U.S. Productivity Weakens, Labor Costs Jump

Washington, Dhu-AlQa’dah 29, 1437, Sep 1, 2016, SPA — U.S. productivity fell in the second quarter by more than first estimated, while labor costs accelerated sharply, the government reported Thursday.
The Labor Department said productivity fell at an annual rate of 0.6 percent, even worse than the 0.5 percent decline initially reported. It matched the 0.6 percent drop in the January-March period and marked the third consecutive quarter that productivity has weakened.
Labor costs rose at an annual rate of 4.3 percent in the April-June period, the biggest increase since a 5.7 percent advance in the fourth quarter of 2015. Labor costs fell at a 0.3 percent annual rate in the first quarter.
The downward revision of productivity reflected the fact that the government last week revised lower its estimate of overall output, as measured by gross domestic product (GDP).

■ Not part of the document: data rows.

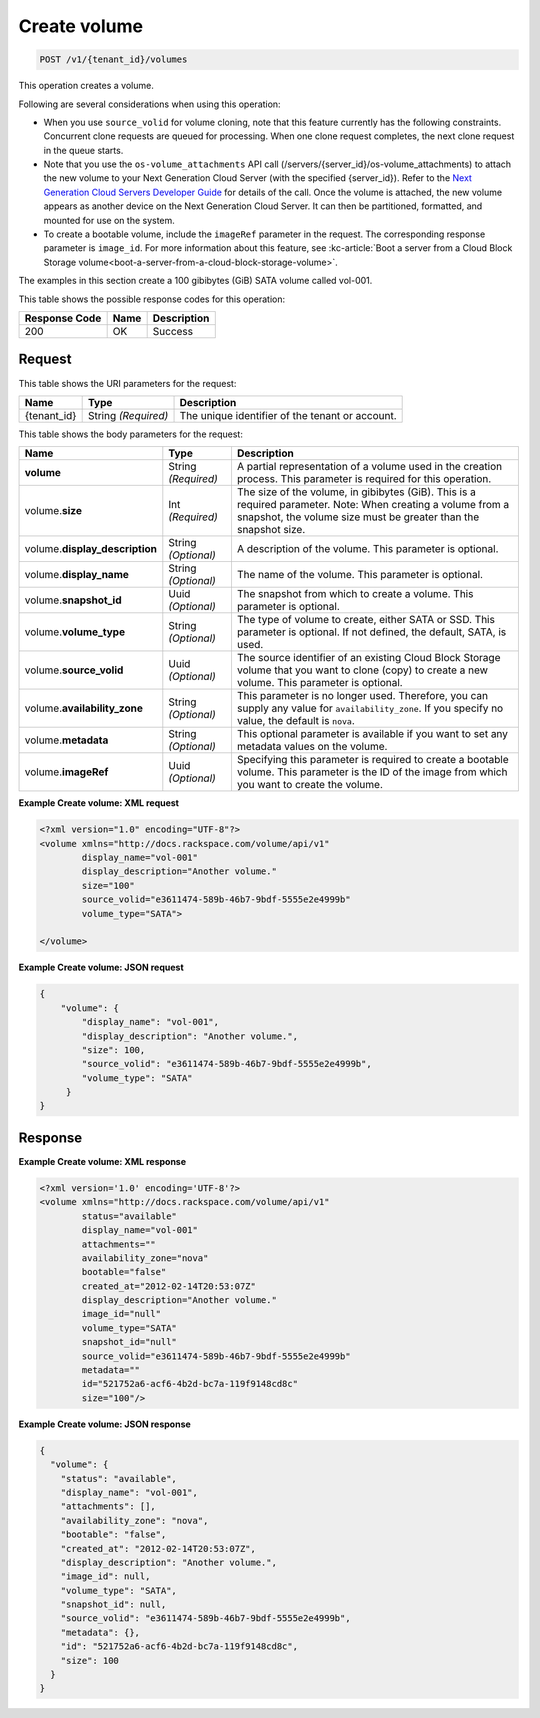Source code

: 
.. THIS OUTPUT IS GENERATED FROM THE WADL. DO NOT EDIT.

.. _post-create-volume:

Create volume
^^^^^^^^^^^^^^^^^^^^^^^^^^^^^^^^^^^^^^^^^^^^^^^^^^^^^^^^^^^^^^^^^^^^^^^^^^^^^^^^

.. code::

    POST /v1/{tenant_id}/volumes

This operation creates a volume.

Following are several considerations when using this operation: 

* When you use ``source_volid`` for volume cloning, note that this feature currently has the following constraints. Concurrent clone requests are queued for processing. When one clone request completes, the next clone request in the queue starts.
* Note that you use the ``os-volume_attachments`` API call (/servers/{server_id}/os-volume_attachments) to attach the new volume to your Next Generation Cloud Server (with the specified {server_id}). Refer to the `Next Generation Cloud Servers Developer Guide`_ for details of the call. Once the volume is attached, the new volume appears as another device on the Next Generation Cloud Server. It can then be partitioned, formatted, and mounted for use on the system.
* To create a bootable volume, include the ``imageRef`` parameter in the request. The corresponding response parameter is ``image_id``. For more information about this feature, see :kc-article:`Boot a server from a Cloud Block Storage volume<boot-a-server-from-a-cloud-block-storage-volume>`.




The examples in this section create a 100 gibibytes (GiB) SATA volume called vol-001.



This table shows the possible response codes for this operation:


+--------------------------+-------------------------+-------------------------+
|Response Code             |Name                     |Description              |
+==========================+=========================+=========================+
|200                       |OK                       |Success                  |
+--------------------------+-------------------------+-------------------------+


Request
""""""""""""""""




This table shows the URI parameters for the request:

+--------------------------+-------------------------+-------------------------+
|Name                      |Type                     |Description              |
+==========================+=========================+=========================+
|{tenant_id}               |String *(Required)*      |The unique identifier of |
|                          |                         |the tenant or account.   |
+--------------------------+-------------------------+-------------------------+





This table shows the body parameters for the request:

+--------------------------+-------------------------+-------------------------+
|Name                      |Type                     |Description              |
+==========================+=========================+=========================+
|**volume**                |String *(Required)*      |A partial representation |
|                          |                         |of a volume used in the  |
|                          |                         |creation process. This   |
|                          |                         |parameter is required    |
|                          |                         |for this operation.      |
+--------------------------+-------------------------+-------------------------+
|volume.\ **size**         |Int *(Required)*         |The size of the volume,  |
|                          |                         |in gibibytes (GiB). This |
|                          |                         |is a required parameter. |
|                          |                         |Note: When creating a    |
|                          |                         |volume from a snapshot,  |
|                          |                         |the volume size must be  |
|                          |                         |greater than the         |
|                          |                         |snapshot size.           |
+--------------------------+-------------------------+-------------------------+
|volume.\                  |String *(Optional)*      |A description of the     |
|**display_description**   |                         |volume. This parameter   |
|                          |                         |is optional.             |
+--------------------------+-------------------------+-------------------------+
|volume.\                  |String *(Optional)*      |The name of the volume.  |
|**display_name**          |                         |This parameter is        |
|                          |                         |optional.                |
+--------------------------+-------------------------+-------------------------+
|volume.\                  |Uuid *(Optional)*        |The snapshot from which  |
|**snapshot_id**           |                         |to create a volume. This |
|                          |                         |parameter is optional.   |
+--------------------------+-------------------------+-------------------------+
|volume.\                  |String *(Optional)*      |The type of volume to    |
|**volume_type**           |                         |create, either SATA or   |
|                          |                         |SSD. This parameter is   |
|                          |                         |optional. If not         |
|                          |                         |defined, the default,    |
|                          |                         |SATA, is used.           |
+--------------------------+-------------------------+-------------------------+
|volume.\                  |Uuid *(Optional)*        |The source identifier of |
|**source_volid**          |                         |an existing Cloud Block  |
|                          |                         |Storage volume that you  |
|                          |                         |want to clone (copy) to  |
|                          |                         |create a new volume.     |
|                          |                         |This parameter is        |
|                          |                         |optional.                |
+--------------------------+-------------------------+-------------------------+
|volume.\                  |String *(Optional)*      |This parameter is no     |
|**availability_zone**     |                         |longer used. Therefore,  |
|                          |                         |you can supply any value |
|                          |                         |for                      |
|                          |                         |``availability_zone``.   |
|                          |                         |If you specify no value, |
|                          |                         |the default is ``nova``. |
+--------------------------+-------------------------+-------------------------+
|volume.\                  |String *(Optional)*      |This optional parameter  |
|**metadata**              |                         |is available if you want |
|                          |                         |to set any metadata      |
|                          |                         |values on the volume.    |
+--------------------------+-------------------------+-------------------------+
|volume.\                  |Uuid *(Optional)*        |Specifying this          |
|**imageRef**              |                         |parameter is required to |
|                          |                         |create a bootable        |
|                          |                         |volume. This parameter   |
|                          |                         |is the ID of the image   |
|                          |                         |from which you want to   |
|                          |                         |create the volume.       |
+--------------------------+-------------------------+-------------------------+





**Example Create volume: XML request**


.. code::

   <?xml version="1.0" encoding="UTF-8"?>
   <volume xmlns="http://docs.rackspace.com/volume/api/v1"
           display_name="vol-001"
           display_description="Another volume."
           size="100"
           source_volid="e3611474-589b-46b7-9bdf-5555e2e4999b"        
           volume_type="SATA">
   
   </volume>
   





**Example Create volume: JSON request**


.. code::

   {
       "volume": {
           "display_name": "vol-001",
           "display_description": "Another volume.",
           "size": 100,
           "source_volid": "e3611474-589b-46b7-9bdf-5555e2e4999b",
           "volume_type": "SATA"
        }
   }
   





Response
""""""""""""""""










**Example Create volume: XML response**


.. code::

   <?xml version='1.0' encoding='UTF-8'?>
   <volume xmlns="http://docs.rackspace.com/volume/api/v1"
           status="available"
           display_name="vol-001"
           attachments=""
           availability_zone="nova"
           bootable="false"
           created_at="2012-02-14T20:53:07Z"
           display_description="Another volume."
           image_id="null"
           volume_type="SATA"
           snapshot_id="null"
           source_volid="e3611474-589b-46b7-9bdf-5555e2e4999b"
           metadata=""
           id="521752a6-acf6-4b2d-bc7a-119f9148cd8c"
           size="100"/>





**Example Create volume: JSON response**


.. code::

   {
     "volume": {
       "status": "available",
       "display_name": "vol-001",
       "attachments": [],
       "availability_zone": "nova",
       "bootable": "false",
       "created_at": "2012-02-14T20:53:07Z",
       "display_description": "Another volume.",
       "image_id": null,
       "volume_type": "SATA",
       "snapshot_id": null,
       "source_volid": "e3611474-589b-46b7-9bdf-5555e2e4999b",
       "metadata": {},
       "id": "521752a6-acf6-4b2d-bc7a-119f9148cd8c",
       "size": 100
     }
   }



.. _Next Generation Cloud Servers Developer Guide: https://developer.rackspace.com/docs/cloud-servers/v2/developer-guide/#put-attach-volume-to-server-servers-server-id-os-volume-attachments
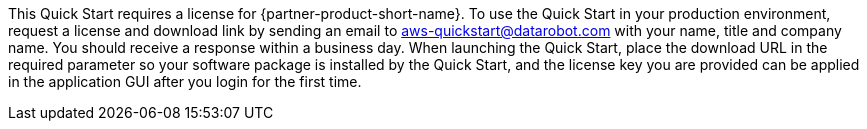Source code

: // Include details about any licenses and how to sign up. Provide links as appropriate. If no licenses are required, clarify that. The following paragraphs provide examples of details you can provide. Remove italics, and rephrase as appropriate.

This Quick Start requires a license for {partner-product-short-name}. To use the Quick Start in your production environment, request a license and download link by sending an email to aws-quickstart@datarobot.com with your name, title and company name. You should receive a response within a business day. When launching the Quick Start, place the download URL in the required parameter so your software package is installed by the Quick Start, and the license key you are provided can be applied in the application GUI after you login for the first time.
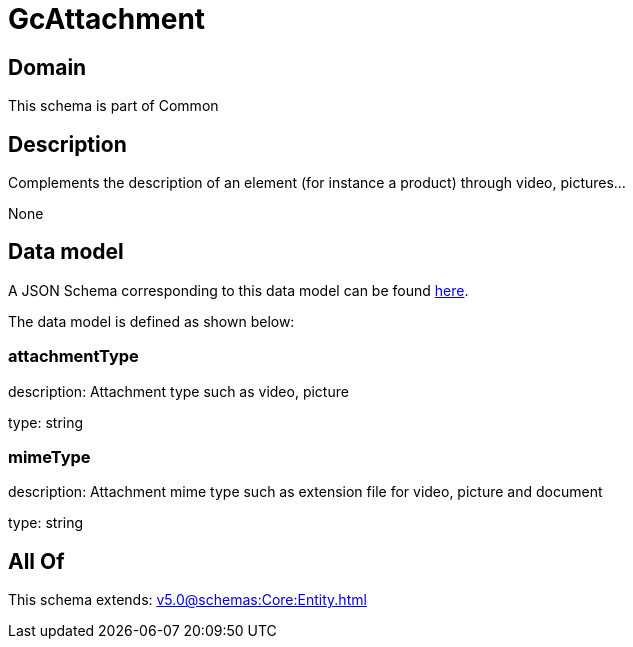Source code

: = GcAttachment

[#domain]
== Domain

This schema is part of Common

[#description]
== Description

Complements the description of an element (for instance a product) through video, pictures...

None

[#data_model]
== Data model

A JSON Schema corresponding to this data model can be found https://tmforum.org[here].

The data model is defined as shown below:


=== attachmentType
description: Attachment type such as video, picture

type: string


=== mimeType
description: Attachment mime type such as extension file for video, picture and document

type: string


[#all_of]
== All Of

This schema extends: xref:v5.0@schemas:Core:Entity.adoc[]
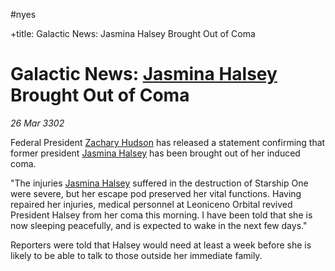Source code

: :PROPERTIES:
:ID:       43bda207-caa8-4485-82a1-5a03639f3a31
:END:
#nyes

+title: Galactic News: Jasmina Halsey Brought Out of Coma
#+filetags: :3302:galnet:

* Galactic News: [[id:a9ccf59f-436e-44df-b041-5020285925f8][Jasmina Halsey]] Brought Out of Coma

/26 Mar 3302/

Federal President [[id:02322be1-fc02-4d8b-acf6-9a9681e3fb15][Zachary Hudson]] has released a statement confirming that former president [[id:a9ccf59f-436e-44df-b041-5020285925f8][Jasmina Halsey]] has been brought out of her induced coma. 

"The injuries [[id:a9ccf59f-436e-44df-b041-5020285925f8][Jasmina Halsey]] suffered in the destruction of Starship One were severe, but her escape pod preserved her vital functions. Having repaired her injuries, medical personnel at Leoniceno Orbital revived President Halsey from her coma this morning. I have been told that she is now sleeping peacefully, and is expected to wake in the next few days." 

Reporters were told that Halsey would need at least a week before she is likely to be able to talk to those outside her immediate family.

Productivity—the amount of output per hour of work—is the major factor that supports rising living standards, and it has been lagging in the current seven-year economic expansion, limiting overall GDP growth.
Annual economic growth has averaged just 1.2 percent in the time since the 2007-2009 Great Recession, the poorest performance in the post-World War II period. Economists say the weakness in productivity has been a factor in the slow growth seen over the past seven years. Federal Reserve (Fed) Chair Janet Yellen has pointed to productivity as a key challenge facing the country.
Economists believe businesses need to begin focusing more on increasing the efficiency of their existing workforce rather than just hiring more workers to meet demand. They expect companies to start focusing on productivity as the labor market hits full employment and the pool of available qualified workers diminishes.